## Records shown

☆ ☆ ☆ ☆ ☆ ☆ ☆

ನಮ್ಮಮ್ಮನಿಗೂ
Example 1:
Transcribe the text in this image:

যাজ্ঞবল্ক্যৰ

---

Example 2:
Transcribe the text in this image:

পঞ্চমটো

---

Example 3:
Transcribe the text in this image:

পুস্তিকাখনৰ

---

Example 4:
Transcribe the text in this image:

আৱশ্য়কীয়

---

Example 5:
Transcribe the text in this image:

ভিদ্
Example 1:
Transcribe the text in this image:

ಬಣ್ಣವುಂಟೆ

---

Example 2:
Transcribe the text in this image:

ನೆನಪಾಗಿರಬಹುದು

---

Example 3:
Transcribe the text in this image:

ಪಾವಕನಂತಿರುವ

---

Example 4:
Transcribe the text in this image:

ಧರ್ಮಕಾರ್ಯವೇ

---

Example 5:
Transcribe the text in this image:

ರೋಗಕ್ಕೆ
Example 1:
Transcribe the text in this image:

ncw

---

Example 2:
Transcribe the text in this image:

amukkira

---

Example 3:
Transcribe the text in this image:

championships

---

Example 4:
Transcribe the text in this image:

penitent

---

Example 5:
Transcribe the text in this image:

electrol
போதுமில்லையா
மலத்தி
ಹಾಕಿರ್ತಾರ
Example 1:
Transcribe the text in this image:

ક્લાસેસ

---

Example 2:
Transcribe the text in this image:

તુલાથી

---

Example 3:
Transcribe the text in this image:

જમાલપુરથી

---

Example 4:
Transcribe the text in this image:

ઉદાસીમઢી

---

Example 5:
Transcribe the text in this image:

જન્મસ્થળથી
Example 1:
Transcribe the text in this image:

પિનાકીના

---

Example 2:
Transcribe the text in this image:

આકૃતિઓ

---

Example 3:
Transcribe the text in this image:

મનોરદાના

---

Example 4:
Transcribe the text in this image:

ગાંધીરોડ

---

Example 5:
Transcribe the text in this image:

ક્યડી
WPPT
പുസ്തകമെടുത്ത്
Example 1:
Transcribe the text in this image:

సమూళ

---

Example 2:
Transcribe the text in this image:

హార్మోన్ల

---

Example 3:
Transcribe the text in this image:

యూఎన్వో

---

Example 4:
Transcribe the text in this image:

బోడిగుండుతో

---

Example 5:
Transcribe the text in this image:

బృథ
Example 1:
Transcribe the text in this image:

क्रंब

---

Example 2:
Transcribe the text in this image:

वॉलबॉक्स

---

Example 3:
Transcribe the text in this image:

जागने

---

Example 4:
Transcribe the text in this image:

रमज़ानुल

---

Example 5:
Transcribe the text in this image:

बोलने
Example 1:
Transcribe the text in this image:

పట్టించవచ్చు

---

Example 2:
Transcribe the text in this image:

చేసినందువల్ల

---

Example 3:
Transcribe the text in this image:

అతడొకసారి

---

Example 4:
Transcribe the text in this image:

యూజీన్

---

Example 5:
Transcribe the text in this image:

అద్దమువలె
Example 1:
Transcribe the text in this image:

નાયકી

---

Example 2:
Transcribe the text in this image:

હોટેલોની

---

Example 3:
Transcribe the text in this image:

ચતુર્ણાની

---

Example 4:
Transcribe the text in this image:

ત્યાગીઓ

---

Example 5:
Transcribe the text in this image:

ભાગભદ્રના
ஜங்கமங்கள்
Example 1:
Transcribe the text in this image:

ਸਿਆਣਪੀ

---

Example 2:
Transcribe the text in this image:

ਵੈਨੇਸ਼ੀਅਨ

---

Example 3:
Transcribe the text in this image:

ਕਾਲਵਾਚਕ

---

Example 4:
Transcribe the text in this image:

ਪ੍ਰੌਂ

☆ ☆ ☆ ☆ ☆ ☆ ☆

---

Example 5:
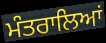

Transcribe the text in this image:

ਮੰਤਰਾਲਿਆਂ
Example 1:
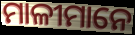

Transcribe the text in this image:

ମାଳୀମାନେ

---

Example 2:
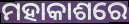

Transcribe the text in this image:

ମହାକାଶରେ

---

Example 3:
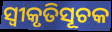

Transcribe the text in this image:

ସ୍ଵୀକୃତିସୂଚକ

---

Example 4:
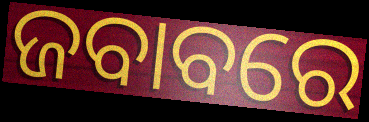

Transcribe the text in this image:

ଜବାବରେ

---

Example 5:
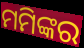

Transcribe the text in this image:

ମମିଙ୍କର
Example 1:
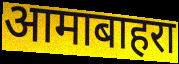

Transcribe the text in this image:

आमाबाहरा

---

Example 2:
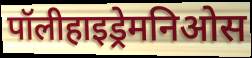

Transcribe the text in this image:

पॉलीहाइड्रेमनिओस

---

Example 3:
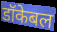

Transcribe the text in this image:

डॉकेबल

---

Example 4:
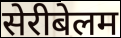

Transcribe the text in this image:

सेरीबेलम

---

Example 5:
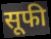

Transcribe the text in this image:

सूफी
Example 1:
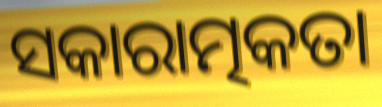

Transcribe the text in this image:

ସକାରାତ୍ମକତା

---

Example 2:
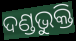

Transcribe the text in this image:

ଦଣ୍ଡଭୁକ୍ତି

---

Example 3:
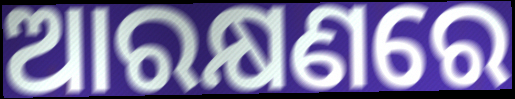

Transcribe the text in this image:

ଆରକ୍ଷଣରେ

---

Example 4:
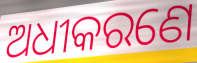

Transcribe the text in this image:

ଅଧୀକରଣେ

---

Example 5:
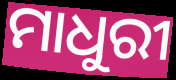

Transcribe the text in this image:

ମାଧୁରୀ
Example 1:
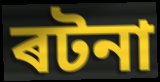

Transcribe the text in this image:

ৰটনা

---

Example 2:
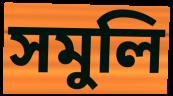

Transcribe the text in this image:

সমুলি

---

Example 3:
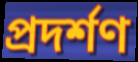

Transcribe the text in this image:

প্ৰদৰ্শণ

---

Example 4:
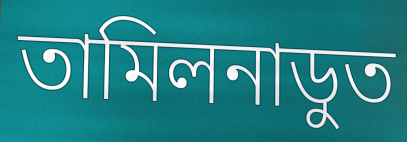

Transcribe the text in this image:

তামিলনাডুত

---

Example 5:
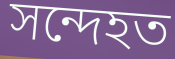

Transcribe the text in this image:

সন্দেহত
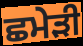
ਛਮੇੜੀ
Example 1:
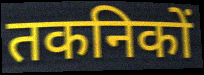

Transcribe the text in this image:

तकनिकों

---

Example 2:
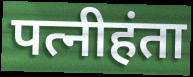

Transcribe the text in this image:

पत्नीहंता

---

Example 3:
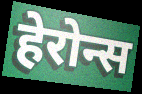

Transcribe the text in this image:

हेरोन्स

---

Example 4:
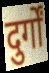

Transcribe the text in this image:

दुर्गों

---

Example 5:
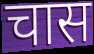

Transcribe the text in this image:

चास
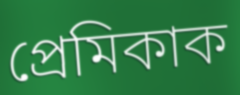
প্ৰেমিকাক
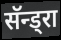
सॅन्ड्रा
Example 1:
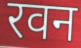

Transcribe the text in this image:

☆ ☆ ☆ ☆ ☆ ☆ ☆

## Do this
Copy out every line from the one containing "ನಮ್ಮಮ್ಮನಿಗೂ" down to the one containing "పట్టించవచ్చు", both included, without changing anything.

## Answer in full
ನಮ್ಮಮ್ಮನಿಗೂ
Example 1:
Transcribe the text in this image:

যাজ্ঞবল্ক্যৰ

---

Example 2:
Transcribe the text in this image:

পঞ্চমটো

---

Example 3:
Transcribe the text in this image:

পুস্তিকাখনৰ

---

Example 4:
Transcribe the text in this image:

আৱশ্য়কীয়

---

Example 5:
Transcribe the text in this image:

ভিদ্
Example 1:
Transcribe the text in this image:

ಬಣ್ಣವುಂಟೆ

---

Example 2:
Transcribe the text in this image:

ನೆನಪಾಗಿರಬಹುದು

---

Example 3:
Transcribe the text in this image:

ಪಾವಕನಂತಿರುವ

---

Example 4:
Transcribe the text in this image:

ಧರ್ಮಕಾರ್ಯವೇ

---

Example 5:
Transcribe the text in this image:

ರೋಗಕ್ಕೆ
Example 1:
Transcribe the text in this image:

ncw

---

Example 2:
Transcribe the text in this image:

amukkira

---

Example 3:
Transcribe the text in this image:

championships

---

Example 4:
Transcribe the text in this image:

penitent

---

Example 5:
Transcribe the text in this image:

electrol
போதுமில்லையா
மலத்தி
ಹಾಕಿರ್ತಾರ
Example 1:
Transcribe the text in this image:

ક્લાસેસ

---

Example 2:
Transcribe the text in this image:

તુલાથી

---

Example 3:
Transcribe the text in this image:

જમાલપુરથી

---

Example 4:
Transcribe the text in this image:

ઉદાસીમઢી

---

Example 5:
Transcribe the text in this image:

જન્મસ્થળથી
Example 1:
Transcribe the text in this image:

પિનાકીના

---

Example 2:
Transcribe the text in this image:

આકૃતિઓ

---

Example 3:
Transcribe the text in this image:

મનોરદાના

---

Example 4:
Transcribe the text in this image:

ગાંધીરોડ

---

Example 5:
Transcribe the text in this image:

ક્યડી
WPPT
പുസ്തകമെടുത്ത്
Example 1:
Transcribe the text in this image:

సమూళ

---

Example 2:
Transcribe the text in this image:

హార్మోన్ల

---

Example 3:
Transcribe the text in this image:

యూఎన్వో

---

Example 4:
Transcribe the text in this image:

బోడిగుండుతో

---

Example 5:
Transcribe the text in this image:

బృథ
Example 1:
Transcribe the text in this image:

क्रंब

---

Example 2:
Transcribe the text in this image:

वॉलबॉक्स

---

Example 3:
Transcribe the text in this image:

जागने

---

Example 4:
Transcribe the text in this image:

रमज़ानुल

---

Example 5:
Transcribe the text in this image:

बोलने
Example 1:
Transcribe the text in this image:

పట్టించవచ్చు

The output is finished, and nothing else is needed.